Men begon de sovjet-maatschappij aan de hand van de gangbare westerse maatschappijmodellen en hun ontwikkelingsscenario's te analyseren, en zo heeft men de bijzonderheid van het sovjet-communisme uit het oog verloren. Ja, de sovjetmaatschappij werd niet als wezenlijk verschillend gezien van de westerse. Ze was dus, in deze optiek, hervormbaar. Maar dat niet alleen: omdat de mogelijkheid van het einde van de eigen maatschappij niet onder ogen werd gezien, behoorde het einde van de sovjet-maatschappij evenmin tot de overwogen mogelijkheden.
Zoals gezegd: deze analyse, hoe interessant ook (waarbij het overigens niet helemaal zeker is waar Martin Malia en waar de FAZ aan het woord is), geldt niet voor alle sovjetologen. Voor de meeste inleiders op het congres in 1985 in elk geval niet. Maar dat de generatie van de jaren '60, die nog grotendeels onze universiteiten bevolkt, over het algemeen niet veel heeft bijgedragen aan onze kennis van de Sovjet-Unie, lijkt buiten kijf. (Het Amsterdamse Oost-Europa Instituut was een gunstige uitzondering; het was dan ook gehaat bij die generatie).

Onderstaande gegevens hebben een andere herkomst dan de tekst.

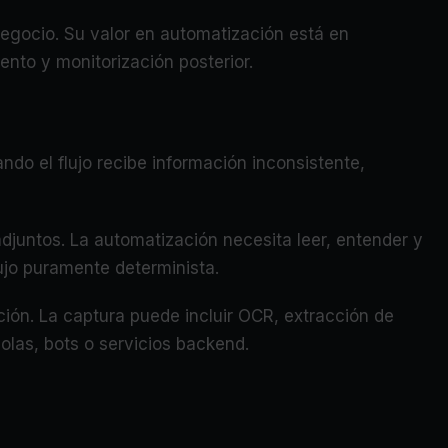
negocio. Su valor en automatización está en
ento y monitorización posterior.
ndo el flujo recibe información inconsistente,
adjuntos. La automatización necesita leer, entender y
ujo puramente determinista.
ución. La captura puede incluir OCR, extracción de
olas, bots o servicios backend.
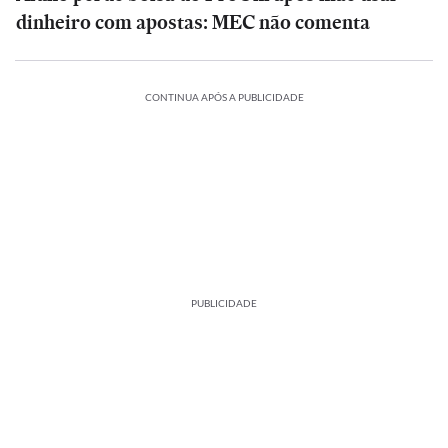
dinheiro com apostas: MEC não comenta
CONTINUA APÓS A PUBLICIDADE
PUBLICIDADE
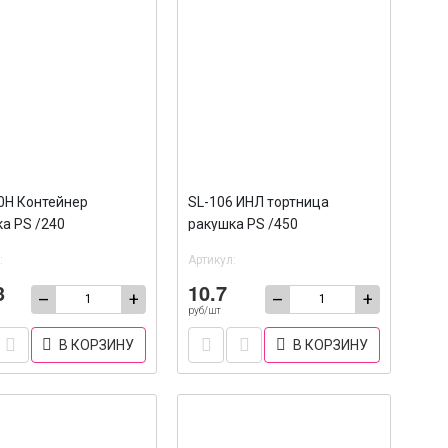
0Н Контейнер
SL-106 ИНЛ тортница
а PS /240
ракушка PS /450
:
Артикул:
3
10.7
–
+
–
+
руб/шт
В КОРЗИНУ
В КОРЗИНУ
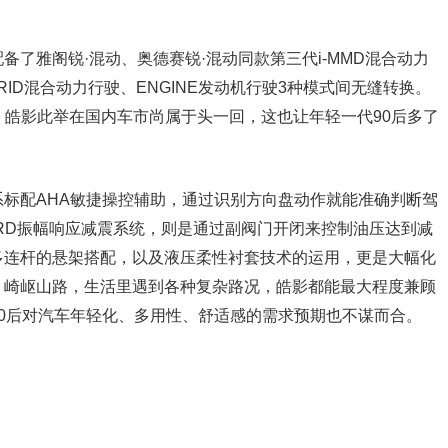
了雅阁锐·混动、奥德赛锐·混动同款第三代i-MMD混合动力
RID混合动力行驶、ENGINE发动机行驶3种模式间无缝转换。
统，皓影此举在国内车市尚属于头一回，这也让年轻一代90后多了
标配AHA敏捷操控辅助，通过识别方向盘动作就能准确判断驾
RD振幅响应减震系统，则是通过副阀门开闭来控制油压达到减
多连杆的悬架搭配，以及液压柔性衬套技术的运用，更是大幅化
、崎岖山路，生活里遇到各种复杂路况，皓影都能最大程度兼顾
0后对汽车年轻化、多用性、舒适感的需求预期也不谋而合。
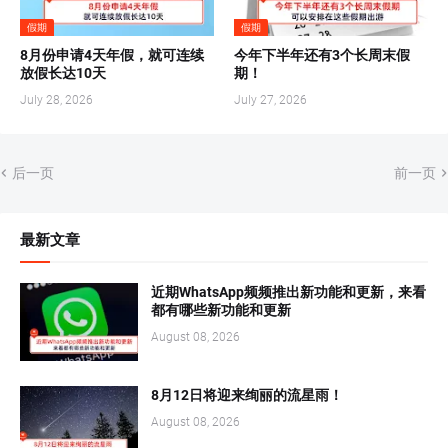
假期
假期
8月份申请4天年假，就可连续
今年下半年还有3个长周末假
放假长达10天
期！
July 28, 2026
July 27, 2026
后一页
前一页
最新文章
近期WhatsApp频频推出新功能和更新，来看
都有哪些新功能和更新
August 08, 2026
8月12日将迎来绚丽的流星雨！
August 08, 2026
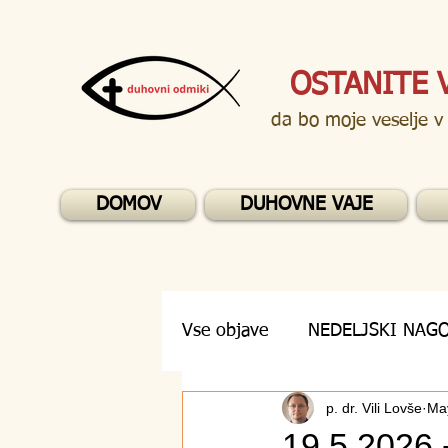
OSTANITE 
da bo moje veselje v
DOMOV
DUHOVNE VAJE
Vse objave
NEDELJSKI NAG
p. dr. Vili Lovše
Ma
DUHOVNA VPRAŠANJA
19.5.2026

We moeten ons hoeden, zegt de FAZ, voor een herhaling of voortzetting van de fout van die generatie, en dat zouden we doen als we de tegenwoordige Sovjet-Unie zouden behandelen alsof zij al een democratie en markteconomie zou zijn - of op weg daarnaartoe. Het is moeilijk je eigen cultuur niet te projecteren op de buitenwereld.
Maar we moeten evenmin de ogen sluiten voor de ware aard van onze eigen problemen. In de ogen van Balcerowicz, ‘vader’ van de Poolse hervorming, en Václav Klaus, de Tsjechische minister-president, heersen - zo zeiden ze op een forum dat twee weken geleden bij Bonn plaatsvond - in West-Europa ook bureaucratisering, overregulering, geïndexeerde verwachtingen, centralisering en gebrek aan vertrouwen in de markt. Brezjnev is dood in Oost-Europa, maar in West-Europa? Dat heeft, volgens Klaus, ook een fluwelen revolutie nodig.